BOYCOTT, CHARLES CUNNINGHAM


Meaning of BOYCOTT, CHARLES CUNNINGHAM in English

born March 12, 1832, Burgh St. Peter, Norfolk, Eng. died June 19, 1897, Flixton, Suffolk retired British army captain who was an estate manager in Ireland during the agitation over the Irish land question. He is the eponym for the verb and common noun boycott (q.v.). After retiring from the army, Boycott in 1873 became agent for the 3rd Earl of Erne's estates in County Mayo. The Land League, formed in Ireland in 1879 when bad harvests made a famine likely, told Boycott in 1880 that he must reduce rents by 25 percent. In September 1880, after Boycott had attempted to serve writs of eviction, the president of the Land League, Irish nationalist statesman Charles Stewart Parnell, urged that, without resort to violence, the tenants should avoid any communication with those who refused their demand for lower rents.

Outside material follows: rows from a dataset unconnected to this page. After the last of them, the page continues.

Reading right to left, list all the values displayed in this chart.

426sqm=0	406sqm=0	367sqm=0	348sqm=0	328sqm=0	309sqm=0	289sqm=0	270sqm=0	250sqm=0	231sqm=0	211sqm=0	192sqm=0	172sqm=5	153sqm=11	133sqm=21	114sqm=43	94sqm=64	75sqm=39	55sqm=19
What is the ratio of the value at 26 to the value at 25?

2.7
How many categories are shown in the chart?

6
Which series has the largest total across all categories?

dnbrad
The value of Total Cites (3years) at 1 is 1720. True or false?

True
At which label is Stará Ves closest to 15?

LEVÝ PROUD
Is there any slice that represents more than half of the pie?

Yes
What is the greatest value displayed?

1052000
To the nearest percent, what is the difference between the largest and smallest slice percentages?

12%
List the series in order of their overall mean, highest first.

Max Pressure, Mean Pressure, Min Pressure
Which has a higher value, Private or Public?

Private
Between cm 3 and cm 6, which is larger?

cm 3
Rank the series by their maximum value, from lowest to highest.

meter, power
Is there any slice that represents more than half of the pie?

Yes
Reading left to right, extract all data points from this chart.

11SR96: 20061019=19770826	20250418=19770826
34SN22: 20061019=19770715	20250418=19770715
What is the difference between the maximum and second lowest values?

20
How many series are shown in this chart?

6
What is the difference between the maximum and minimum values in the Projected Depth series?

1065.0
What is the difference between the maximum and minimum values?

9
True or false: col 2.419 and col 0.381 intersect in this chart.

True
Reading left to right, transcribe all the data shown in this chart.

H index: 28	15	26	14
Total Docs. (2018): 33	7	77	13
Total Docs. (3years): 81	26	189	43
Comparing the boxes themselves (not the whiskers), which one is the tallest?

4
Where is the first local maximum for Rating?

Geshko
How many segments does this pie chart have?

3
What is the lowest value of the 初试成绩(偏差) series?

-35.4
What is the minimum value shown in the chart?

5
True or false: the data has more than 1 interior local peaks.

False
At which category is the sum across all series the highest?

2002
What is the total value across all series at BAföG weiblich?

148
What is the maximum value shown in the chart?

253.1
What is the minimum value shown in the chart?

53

Parnell's policy was first used against Boycott, who, consequently, was forced to employ workers from Ulster, guarded by soldiers, to harvest his crops. He left Ireland the same year and eventually became an agent for estates in Suffolk. Conditions in Ireland quickly eased after William Ewart Gladstone's Land Act of 1881 instituted fair-rent tribunals.